= Lilian Edwards =

Lilian Edwards is a Scottish UK-based academic and frequent speaker on issues of Internet law, intellectual property and artificial intelligence. She is on the Advisory Board of the Open Rights Group and the Foundation for Information Policy Research and is the Professor of Law, Innovation and Society at Newcastle Law School at Newcastle University.

== Academic career ==
Edwards is a leading academic in the field of Internet law. She has taught information technology law, e-commerce law, privacy law and Internet law at undergraduate and postgraduate level since 1996 and been involved with law and artificial intelligence (AI) since 1985.
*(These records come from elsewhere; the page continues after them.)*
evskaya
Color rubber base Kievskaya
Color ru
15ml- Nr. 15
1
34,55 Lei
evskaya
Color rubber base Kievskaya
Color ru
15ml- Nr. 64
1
She worked at the University of Strathclyde from 1986 to 1988 and the University of Edinburgh from 1989 to 2006. She became Chair of Internet Law at the University of Southampton from 2006 to 2008, and then Professor of Internet Law at the University of Sheffield until late 2010, when she returned to Scotland to become Professor of E-Governance at the University of Strathclyde, while retaining close links with the renamed SCRIPT (AHRC Centre) at the University of Edinburgh. She resigned from that role in 2018 to take up a new Chair in Law, Innovation and Society at Newcastle University. She is part seconded for 2021-2022 to the Ada Lovelace Institute to lead their work on the proposed EU AI Regulation.

She has co-edited (both with Charlotte Waelde and alone) four editions of a textbook, Law and the Internet (later Law, Policy and the Internet); the fourth edition appeared in 2018. She won the Barbara Wellberry Memorial Prize in 2004 for work on online privacy and data trusts. A collection of her essays, The New Legal Framework for E-Commerce in Europe, was published in 2005. She is Associate Director, and was co-founder, of the Arts and Humanities Research Council (AHRC) Centre for IP and Technology Law (now SCRIPT). Edwards has consulted for the EU Commission, the OECD, and WIPO.

Edwards co-chairs GikII, an annual series of international workshops on the intersections between law, technology and popular culture.

Edwards' previous roles include Deputy Director of CREATe, the Centre for Creativity, Regulation, Enterprise and Technology, a Research Councils UK research centre about copyright and business models.

==Other interests==
Edwards was an active science fiction fan during the 1980s and 1990s, and won the TransAtlantic Fan Fund in 1988 on a joint platform with her friend Christina Lake; they had previously co-edited the fanzine This Never Happens.